Hearing what she didn’t say, he sucked in a ragged breath. She couldn’t sleep after having a mate dream, one where he had tried to kill the evil exile he believed her to be. He clenched his teeth, but she didn’t condemn him as she softly continued her story.

“I heard a sound coming from her room. You need to understand, she sleeps like the dead. Once down, she doesn’t stir all night. My first thought was an intruder so I ported into her room.” From the twinkle in her eyes, he could tell she was trying extremely hard not to laugh. “Miranda was dressed head to toe in black clothes. She looked like a ninja or something. All I had to do was quirk a questioning eyebrow at her and she was spilling her guts.”

“She calls it a hobby, but she has this fascination with fountains. She has collected miniature fountains and pictures of them for years. Last Christmas I gave her a camera and a How To book on taking pictures of waterfalls.
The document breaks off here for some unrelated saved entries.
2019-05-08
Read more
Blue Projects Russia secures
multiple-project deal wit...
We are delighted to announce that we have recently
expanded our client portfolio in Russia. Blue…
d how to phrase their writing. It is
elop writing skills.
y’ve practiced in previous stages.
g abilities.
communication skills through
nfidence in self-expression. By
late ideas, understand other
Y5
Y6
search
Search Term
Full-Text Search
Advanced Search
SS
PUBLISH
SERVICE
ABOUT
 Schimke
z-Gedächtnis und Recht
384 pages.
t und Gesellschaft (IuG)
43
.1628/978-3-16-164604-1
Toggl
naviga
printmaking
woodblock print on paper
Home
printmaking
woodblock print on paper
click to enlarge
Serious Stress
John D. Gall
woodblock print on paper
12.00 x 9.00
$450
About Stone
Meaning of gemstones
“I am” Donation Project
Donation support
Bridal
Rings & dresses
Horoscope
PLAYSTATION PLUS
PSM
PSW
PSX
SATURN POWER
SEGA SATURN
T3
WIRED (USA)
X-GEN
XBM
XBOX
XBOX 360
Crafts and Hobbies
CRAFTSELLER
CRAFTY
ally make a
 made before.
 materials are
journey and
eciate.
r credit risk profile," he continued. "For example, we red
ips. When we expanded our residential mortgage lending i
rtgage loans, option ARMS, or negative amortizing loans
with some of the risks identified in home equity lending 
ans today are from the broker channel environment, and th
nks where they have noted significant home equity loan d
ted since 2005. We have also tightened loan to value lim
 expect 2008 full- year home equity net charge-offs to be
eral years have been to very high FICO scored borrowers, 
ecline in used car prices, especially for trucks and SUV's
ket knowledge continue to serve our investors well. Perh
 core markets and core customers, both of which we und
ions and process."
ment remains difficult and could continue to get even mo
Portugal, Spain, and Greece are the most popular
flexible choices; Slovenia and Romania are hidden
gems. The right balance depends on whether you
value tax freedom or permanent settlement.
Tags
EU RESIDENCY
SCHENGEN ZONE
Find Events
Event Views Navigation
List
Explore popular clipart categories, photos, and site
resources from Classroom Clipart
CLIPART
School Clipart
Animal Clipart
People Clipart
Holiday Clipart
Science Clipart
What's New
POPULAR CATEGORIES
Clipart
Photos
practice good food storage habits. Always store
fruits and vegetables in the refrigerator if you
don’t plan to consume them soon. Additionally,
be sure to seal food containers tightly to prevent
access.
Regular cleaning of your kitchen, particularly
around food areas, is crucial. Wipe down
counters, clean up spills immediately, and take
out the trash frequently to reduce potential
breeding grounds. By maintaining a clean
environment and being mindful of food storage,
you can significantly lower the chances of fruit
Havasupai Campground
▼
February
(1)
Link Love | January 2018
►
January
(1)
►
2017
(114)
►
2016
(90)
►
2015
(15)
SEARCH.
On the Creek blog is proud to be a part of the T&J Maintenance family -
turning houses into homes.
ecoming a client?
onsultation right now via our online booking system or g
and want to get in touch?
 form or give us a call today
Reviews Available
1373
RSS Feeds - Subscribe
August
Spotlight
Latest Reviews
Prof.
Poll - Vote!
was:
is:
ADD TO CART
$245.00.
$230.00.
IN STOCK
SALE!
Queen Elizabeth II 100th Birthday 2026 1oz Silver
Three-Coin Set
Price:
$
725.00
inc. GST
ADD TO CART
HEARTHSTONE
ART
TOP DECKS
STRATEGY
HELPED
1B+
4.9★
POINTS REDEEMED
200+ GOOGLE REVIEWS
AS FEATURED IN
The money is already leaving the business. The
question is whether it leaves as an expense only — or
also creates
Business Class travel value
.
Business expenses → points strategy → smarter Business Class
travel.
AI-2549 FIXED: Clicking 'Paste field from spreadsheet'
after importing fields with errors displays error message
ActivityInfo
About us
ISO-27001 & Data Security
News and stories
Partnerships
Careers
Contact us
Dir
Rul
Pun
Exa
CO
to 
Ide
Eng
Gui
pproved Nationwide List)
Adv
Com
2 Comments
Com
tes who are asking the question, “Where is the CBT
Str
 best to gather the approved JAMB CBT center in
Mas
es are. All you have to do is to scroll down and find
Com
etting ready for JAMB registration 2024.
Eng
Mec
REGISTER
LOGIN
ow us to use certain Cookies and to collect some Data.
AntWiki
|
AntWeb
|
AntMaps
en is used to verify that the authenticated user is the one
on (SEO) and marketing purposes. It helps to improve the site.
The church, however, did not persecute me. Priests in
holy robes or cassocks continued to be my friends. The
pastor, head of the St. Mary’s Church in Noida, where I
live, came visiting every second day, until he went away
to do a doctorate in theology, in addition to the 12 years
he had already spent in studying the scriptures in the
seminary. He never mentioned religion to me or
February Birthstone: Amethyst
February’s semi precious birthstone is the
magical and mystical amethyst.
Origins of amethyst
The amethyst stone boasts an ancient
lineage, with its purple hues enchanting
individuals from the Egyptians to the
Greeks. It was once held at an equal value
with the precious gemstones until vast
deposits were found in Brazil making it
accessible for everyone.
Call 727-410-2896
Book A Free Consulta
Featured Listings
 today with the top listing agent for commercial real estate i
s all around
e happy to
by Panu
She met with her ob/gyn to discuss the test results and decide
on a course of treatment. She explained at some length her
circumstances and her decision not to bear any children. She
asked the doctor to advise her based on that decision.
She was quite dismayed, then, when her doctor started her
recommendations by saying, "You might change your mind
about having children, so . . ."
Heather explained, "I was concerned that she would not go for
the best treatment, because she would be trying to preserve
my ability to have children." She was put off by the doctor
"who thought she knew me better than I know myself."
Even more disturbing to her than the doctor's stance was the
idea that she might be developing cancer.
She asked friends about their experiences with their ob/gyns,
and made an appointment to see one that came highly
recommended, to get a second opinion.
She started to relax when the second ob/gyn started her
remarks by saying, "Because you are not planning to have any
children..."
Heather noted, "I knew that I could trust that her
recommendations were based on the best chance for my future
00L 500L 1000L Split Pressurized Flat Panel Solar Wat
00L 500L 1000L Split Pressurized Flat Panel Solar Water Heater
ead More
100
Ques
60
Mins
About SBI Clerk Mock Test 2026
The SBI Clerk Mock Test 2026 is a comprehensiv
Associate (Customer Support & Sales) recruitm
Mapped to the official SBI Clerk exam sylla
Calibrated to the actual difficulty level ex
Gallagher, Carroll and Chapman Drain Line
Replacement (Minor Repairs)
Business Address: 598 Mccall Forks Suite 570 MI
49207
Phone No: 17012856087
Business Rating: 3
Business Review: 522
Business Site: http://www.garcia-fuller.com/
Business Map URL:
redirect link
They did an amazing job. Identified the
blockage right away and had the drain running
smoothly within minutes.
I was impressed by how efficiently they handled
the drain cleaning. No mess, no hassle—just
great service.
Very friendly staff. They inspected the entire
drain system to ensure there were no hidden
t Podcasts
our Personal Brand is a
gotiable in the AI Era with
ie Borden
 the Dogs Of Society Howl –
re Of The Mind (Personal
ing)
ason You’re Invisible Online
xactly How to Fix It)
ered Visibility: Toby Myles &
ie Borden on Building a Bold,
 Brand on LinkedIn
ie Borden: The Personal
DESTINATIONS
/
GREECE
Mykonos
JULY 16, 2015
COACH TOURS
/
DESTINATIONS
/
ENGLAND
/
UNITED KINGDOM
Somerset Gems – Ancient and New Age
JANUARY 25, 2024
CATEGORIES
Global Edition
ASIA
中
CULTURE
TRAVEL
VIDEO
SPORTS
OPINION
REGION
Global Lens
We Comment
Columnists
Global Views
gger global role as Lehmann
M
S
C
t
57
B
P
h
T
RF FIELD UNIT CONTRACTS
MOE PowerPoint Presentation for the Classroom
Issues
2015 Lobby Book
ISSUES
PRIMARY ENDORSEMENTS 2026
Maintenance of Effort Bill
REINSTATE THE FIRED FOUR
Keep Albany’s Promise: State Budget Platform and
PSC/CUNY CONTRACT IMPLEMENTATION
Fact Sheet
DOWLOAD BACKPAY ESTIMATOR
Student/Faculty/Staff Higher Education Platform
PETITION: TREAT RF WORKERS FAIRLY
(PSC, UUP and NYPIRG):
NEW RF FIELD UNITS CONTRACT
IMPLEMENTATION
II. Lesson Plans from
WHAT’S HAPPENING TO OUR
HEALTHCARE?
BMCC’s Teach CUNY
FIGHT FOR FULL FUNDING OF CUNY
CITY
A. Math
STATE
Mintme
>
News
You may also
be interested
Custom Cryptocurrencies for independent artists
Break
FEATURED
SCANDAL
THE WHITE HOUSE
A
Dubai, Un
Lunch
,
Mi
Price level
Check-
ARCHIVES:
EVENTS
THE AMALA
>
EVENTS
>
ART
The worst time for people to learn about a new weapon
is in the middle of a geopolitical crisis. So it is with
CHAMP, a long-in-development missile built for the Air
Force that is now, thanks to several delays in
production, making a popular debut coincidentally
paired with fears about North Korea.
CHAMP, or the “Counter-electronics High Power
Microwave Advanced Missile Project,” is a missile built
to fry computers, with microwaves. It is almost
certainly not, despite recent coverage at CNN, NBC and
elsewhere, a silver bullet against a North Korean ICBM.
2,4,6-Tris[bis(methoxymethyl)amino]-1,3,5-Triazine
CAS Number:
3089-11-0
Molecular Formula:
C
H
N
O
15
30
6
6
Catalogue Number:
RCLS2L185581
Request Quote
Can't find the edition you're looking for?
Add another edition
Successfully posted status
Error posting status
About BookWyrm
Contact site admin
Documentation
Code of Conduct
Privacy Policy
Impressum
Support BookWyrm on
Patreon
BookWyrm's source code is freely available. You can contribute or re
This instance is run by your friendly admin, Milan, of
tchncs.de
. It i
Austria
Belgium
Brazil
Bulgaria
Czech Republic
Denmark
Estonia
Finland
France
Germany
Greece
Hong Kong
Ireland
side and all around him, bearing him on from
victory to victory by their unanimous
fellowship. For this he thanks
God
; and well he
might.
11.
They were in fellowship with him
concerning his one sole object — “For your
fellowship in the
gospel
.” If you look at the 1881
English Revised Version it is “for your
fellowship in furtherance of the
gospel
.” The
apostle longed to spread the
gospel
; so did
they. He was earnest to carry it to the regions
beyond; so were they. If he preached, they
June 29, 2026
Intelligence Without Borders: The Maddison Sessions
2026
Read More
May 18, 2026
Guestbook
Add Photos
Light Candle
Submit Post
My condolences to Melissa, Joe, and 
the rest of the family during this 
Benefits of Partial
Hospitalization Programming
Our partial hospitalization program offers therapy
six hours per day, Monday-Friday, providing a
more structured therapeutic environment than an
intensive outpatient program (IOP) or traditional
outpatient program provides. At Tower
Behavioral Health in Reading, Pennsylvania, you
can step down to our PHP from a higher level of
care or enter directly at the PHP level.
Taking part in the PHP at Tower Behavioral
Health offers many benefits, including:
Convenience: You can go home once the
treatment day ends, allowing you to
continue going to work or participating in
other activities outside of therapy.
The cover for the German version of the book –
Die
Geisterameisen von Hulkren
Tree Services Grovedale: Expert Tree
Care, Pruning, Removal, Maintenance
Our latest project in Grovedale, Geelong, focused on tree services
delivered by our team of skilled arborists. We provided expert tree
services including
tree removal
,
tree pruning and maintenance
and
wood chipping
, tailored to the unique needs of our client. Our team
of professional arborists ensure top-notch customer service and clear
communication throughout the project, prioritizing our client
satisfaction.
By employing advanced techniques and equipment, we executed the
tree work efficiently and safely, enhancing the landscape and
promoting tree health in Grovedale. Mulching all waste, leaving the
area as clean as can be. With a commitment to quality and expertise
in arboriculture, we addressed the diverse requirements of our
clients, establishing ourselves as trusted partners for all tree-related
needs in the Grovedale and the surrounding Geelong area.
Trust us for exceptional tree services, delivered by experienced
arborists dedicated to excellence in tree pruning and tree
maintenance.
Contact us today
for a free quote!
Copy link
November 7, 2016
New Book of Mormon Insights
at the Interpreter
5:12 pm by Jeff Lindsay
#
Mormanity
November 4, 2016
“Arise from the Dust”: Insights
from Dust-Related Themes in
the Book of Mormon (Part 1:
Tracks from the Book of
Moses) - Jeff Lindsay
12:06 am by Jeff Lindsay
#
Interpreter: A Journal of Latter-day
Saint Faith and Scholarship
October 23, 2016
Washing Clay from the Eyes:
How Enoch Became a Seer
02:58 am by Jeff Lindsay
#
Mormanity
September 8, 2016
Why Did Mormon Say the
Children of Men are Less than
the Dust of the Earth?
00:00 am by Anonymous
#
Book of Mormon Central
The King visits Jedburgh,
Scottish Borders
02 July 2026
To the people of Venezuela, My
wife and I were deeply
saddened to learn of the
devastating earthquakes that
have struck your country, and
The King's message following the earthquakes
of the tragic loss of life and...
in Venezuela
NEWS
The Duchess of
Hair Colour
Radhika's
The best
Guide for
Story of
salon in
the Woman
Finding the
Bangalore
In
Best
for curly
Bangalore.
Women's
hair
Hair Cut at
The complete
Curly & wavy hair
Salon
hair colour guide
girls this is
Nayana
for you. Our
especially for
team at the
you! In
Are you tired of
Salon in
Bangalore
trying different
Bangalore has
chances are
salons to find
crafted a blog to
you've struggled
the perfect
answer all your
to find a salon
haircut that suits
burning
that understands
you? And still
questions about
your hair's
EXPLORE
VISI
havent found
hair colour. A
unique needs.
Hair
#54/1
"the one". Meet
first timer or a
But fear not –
Now, she drives everyone crazy with wanting to visit famous fountains.”

“She was sneaking out to take pictures?” he asked doubtfully. “You sure you know your
innocent
sister?”

Sarah chuckled. “Yeah, believe me she wanted to visit the Trevi fountain in Rome. She even had a map with yellow highlighter marking her route. Earlier that day, she snitched three coins from my bedside stand, hoping she could throw the coins in the fountain and make a wish.”